_PROMPT A_:
Using the RSV text, decide whether each statement below agrees with it. Answer yes or no for each, and quote the words from the text that settle it.
(i) Most children have had RSV by the time they turn 2.
(ii) RSV infects only children.
(iii) Severe RSV infections always require a hospital stay.
_PROMPT B_:
Answer these questions from the RSV text:
(i) What is usually enough to relieve discomfort?
(ii) What skin color can severe infections cause?
(iii) Which other virus can have symptoms similar to RSV's?
_PROMPT C_: Write what comes next in the RSV text, picking up after its last sentence.

_PROVIDED PASSAGE_:
..........

Respiratory syncytial virus, or RSV, is a virus that infects the lungs and respiratory tract causing cold-like symptoms. It's so common that most children have been infected with it by the time they're 2 years old. The virus can also infect adults. Self-care measures are usually all that's needed to relieve discomfort. But RSV can cause severe infection in premature babies, infants, children and adults with heart and lung disease, older adults, and anyone with a weakened immune system. For severe infections, a hospital stay may be needed.


Symptoms of respiratory syncytial virus, or RSV, in adults and older children often include a mild stuffy or runny nose and dry cough. They also include a low-grade fever, sore throat, and mild headache. Severe infections may cause symptoms like fever, severe cough, wheezing, rapid or difficult breathing, and a bluish skin color. In infants, the chest muscles and skin may pull inward with each breath as they struggle to breathe. They may also cough, take shallow and rapid breaths, and feed poorly. Unusual tiredness and irritability are other infant symptoms. Because RSV and COVID-19 are both types of respiratory viruses, some symptoms of RSV and COVID-19 can be similar.

..........

_DATA SECTION_:
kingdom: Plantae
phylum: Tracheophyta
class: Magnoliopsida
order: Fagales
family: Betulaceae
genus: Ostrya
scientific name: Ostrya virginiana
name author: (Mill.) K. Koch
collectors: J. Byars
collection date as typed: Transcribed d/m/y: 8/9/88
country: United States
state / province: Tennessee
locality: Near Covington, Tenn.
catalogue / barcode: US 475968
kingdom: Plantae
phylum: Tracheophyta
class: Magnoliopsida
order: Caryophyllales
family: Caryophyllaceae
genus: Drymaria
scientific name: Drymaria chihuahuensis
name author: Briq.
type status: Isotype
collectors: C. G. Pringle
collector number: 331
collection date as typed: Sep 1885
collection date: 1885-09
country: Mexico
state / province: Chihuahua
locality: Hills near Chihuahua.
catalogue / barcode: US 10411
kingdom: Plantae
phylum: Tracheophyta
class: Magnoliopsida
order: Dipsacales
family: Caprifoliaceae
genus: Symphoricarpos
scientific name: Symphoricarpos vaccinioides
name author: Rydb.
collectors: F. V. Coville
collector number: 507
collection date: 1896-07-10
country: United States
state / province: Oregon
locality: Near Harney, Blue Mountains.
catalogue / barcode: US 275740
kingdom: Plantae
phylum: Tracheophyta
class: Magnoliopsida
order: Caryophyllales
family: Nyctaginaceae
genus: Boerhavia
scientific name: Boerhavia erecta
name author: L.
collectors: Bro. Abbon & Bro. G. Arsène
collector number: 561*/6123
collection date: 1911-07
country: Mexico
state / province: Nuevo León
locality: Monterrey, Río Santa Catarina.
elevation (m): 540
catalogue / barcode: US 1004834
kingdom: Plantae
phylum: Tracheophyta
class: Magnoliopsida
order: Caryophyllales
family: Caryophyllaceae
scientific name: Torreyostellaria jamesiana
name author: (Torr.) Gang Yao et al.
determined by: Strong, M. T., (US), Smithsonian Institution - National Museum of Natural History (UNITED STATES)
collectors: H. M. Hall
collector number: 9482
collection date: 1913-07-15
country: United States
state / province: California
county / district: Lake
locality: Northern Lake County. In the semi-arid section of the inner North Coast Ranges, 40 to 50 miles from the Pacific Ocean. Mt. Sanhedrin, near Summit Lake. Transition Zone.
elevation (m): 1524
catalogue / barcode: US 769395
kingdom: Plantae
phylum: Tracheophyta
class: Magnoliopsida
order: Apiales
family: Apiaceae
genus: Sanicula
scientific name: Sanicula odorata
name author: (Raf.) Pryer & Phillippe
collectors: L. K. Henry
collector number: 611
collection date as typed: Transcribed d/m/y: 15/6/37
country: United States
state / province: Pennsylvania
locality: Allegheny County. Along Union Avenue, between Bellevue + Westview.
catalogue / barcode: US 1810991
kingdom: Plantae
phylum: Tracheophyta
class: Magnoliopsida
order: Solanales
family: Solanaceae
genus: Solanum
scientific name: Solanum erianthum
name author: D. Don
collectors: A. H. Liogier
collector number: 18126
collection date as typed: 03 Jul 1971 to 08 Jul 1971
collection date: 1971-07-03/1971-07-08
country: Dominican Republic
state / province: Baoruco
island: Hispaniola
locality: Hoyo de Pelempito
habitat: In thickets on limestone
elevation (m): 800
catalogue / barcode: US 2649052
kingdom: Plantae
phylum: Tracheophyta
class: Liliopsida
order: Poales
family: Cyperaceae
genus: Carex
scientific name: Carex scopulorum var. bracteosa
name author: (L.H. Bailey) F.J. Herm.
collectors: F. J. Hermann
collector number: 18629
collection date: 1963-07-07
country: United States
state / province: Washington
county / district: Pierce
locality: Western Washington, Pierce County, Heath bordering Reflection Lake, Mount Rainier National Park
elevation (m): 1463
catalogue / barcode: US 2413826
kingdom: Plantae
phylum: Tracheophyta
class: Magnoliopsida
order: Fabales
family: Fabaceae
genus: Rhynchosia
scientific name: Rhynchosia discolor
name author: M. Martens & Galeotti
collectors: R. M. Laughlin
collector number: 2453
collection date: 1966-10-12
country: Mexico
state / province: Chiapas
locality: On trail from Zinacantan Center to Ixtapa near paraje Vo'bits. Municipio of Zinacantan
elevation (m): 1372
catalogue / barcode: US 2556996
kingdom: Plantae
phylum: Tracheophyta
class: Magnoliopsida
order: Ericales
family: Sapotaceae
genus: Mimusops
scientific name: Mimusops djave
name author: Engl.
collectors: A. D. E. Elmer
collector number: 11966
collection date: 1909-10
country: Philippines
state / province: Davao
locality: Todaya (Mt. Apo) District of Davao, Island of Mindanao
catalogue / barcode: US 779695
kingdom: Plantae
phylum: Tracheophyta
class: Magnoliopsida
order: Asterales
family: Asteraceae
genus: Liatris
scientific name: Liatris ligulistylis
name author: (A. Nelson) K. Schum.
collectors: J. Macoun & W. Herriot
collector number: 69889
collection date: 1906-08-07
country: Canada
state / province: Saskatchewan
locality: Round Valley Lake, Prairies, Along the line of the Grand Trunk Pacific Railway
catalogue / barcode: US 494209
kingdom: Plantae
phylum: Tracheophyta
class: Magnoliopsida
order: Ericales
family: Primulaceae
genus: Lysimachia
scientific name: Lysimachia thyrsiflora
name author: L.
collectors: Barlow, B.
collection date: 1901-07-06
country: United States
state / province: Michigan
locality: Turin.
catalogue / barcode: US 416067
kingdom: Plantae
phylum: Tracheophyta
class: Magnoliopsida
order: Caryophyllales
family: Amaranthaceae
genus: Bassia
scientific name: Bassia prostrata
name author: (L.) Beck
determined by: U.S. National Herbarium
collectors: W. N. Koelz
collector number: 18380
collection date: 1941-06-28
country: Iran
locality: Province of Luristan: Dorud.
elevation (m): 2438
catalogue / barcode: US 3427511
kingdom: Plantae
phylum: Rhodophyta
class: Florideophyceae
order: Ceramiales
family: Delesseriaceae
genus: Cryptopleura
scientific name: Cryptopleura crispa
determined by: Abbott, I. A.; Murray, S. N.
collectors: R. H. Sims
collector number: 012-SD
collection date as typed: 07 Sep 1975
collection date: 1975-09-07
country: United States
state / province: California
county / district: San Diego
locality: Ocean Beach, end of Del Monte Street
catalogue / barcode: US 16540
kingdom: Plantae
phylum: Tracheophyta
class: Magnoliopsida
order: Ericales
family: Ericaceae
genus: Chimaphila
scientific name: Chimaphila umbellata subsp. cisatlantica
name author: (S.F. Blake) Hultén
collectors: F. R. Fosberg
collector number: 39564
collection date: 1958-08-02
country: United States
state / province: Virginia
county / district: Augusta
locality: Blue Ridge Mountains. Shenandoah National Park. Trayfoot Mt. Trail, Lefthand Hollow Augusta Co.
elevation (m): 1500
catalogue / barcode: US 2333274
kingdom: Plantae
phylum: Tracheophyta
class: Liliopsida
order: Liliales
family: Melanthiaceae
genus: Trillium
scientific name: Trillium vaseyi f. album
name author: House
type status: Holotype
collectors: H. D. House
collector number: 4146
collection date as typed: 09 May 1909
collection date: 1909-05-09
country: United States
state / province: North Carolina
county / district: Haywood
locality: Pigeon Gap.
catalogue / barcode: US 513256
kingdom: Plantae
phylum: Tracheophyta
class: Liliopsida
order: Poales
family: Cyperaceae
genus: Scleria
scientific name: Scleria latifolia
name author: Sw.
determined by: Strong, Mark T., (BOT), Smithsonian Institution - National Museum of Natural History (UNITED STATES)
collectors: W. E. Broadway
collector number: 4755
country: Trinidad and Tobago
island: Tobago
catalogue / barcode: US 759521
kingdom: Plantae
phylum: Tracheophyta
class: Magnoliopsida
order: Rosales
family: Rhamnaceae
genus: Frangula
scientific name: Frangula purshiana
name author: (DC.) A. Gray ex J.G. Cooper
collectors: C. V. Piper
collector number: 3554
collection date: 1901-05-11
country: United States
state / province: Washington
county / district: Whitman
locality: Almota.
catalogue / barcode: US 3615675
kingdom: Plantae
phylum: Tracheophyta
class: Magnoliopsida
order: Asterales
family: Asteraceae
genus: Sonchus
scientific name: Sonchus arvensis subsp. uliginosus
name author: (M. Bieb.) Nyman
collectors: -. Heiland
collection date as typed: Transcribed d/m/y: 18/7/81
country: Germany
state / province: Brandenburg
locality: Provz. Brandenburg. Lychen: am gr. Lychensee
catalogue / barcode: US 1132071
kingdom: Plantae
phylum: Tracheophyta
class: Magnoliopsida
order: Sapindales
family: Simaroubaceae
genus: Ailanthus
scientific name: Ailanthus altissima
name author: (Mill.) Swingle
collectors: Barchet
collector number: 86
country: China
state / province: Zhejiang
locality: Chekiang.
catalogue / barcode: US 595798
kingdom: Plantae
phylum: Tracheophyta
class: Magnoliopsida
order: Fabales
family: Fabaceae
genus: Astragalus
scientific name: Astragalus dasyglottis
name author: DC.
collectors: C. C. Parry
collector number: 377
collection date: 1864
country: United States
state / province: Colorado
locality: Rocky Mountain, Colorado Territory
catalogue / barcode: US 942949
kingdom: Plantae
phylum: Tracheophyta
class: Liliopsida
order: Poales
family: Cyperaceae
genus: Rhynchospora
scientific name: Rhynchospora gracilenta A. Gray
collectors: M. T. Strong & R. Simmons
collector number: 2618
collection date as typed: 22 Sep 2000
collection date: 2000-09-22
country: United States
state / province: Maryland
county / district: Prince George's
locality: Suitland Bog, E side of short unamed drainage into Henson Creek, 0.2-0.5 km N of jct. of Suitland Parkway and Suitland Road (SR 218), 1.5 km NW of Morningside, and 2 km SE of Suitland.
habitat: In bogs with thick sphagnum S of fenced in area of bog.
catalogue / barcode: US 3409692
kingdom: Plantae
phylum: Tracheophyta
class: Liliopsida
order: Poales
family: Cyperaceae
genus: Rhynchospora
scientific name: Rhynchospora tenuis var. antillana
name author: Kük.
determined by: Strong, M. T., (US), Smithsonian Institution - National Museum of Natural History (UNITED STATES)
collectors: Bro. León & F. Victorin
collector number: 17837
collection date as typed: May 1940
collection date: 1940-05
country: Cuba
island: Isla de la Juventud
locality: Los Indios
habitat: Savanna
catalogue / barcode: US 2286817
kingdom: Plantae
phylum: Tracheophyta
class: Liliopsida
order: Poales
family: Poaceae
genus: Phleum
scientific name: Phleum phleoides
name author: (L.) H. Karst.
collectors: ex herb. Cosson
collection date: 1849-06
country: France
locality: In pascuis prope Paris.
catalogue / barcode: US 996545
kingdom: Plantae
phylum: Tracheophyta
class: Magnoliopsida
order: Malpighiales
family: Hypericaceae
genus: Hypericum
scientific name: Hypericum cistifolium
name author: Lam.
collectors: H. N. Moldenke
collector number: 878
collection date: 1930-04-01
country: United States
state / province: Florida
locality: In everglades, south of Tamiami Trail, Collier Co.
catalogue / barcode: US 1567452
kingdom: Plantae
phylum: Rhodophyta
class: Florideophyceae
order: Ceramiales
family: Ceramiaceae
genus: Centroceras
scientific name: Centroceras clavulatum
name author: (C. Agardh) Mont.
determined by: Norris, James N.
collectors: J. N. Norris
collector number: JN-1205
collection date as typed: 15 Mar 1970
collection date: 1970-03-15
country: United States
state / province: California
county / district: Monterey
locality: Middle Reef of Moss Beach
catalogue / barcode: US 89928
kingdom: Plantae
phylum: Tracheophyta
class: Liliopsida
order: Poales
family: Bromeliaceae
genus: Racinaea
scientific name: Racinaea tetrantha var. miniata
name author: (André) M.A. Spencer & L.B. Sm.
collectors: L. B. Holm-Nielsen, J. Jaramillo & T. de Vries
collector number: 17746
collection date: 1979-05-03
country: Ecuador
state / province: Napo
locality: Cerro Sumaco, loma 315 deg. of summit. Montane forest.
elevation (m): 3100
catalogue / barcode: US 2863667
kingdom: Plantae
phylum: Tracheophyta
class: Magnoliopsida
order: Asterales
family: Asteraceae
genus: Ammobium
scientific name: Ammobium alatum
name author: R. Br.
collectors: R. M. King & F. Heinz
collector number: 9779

..........

_TASK ANSWER A_:
(i) Yes: "most children have been infected with it by the time they're 2 years old"
(ii) No: "The virus can also infect adults."
(iii) No: "For severe infections, a hospital stay may be needed."

_TASK ANSWER B_:
(i) Self-care measures
(ii) A bluish skin color
(iii) COVID-19

_TASK ANSWER C_:
Signs and symptoms of respiratory syncytial virus infection most commonly appear about four to six days after exposure to the virus. In adults and older children, RSV usually causes mild cold-like signs and symptoms. These may include:

  • Congested or runny nose

  • Dry cough

  • Low-grade fever

  • Sore throat

  • Sneezing

  • Headache

In severe cases

RSV infection can spread to the lower respiratory tract, causing pneumonia or bronchiolitis — inflammation of the small airway passages entering the lungs. Signs and symptoms may include:

  • Fever

  • Severe cough

  • Wheezing — a high-pitched noise that's usually heard on breathing out (exhaling)

  • Rapid breathing or difficulty breathing — the person may prefer to sit up rather than lie down

  • Bluish color of the skin due to lack of oxygen (cyanosis)


Infants are most severely affected by RSV. Signs and symptoms of severe RSV infection in infants include:

  • Short, shallow and rapid breathing

  • Struggling to breathe — chest muscles and skin pull inward with each breath

  • Cough

  • Poor feeding

  • Unusual tiredness (lethargy)

  • Irritability

Most children and adults recover in one to two weeks, although some might have repeated wheezing. Severe or life-threatening infection requiring a hospital stay may occur in premature infants or in anyone who has chronic heart or lung problems.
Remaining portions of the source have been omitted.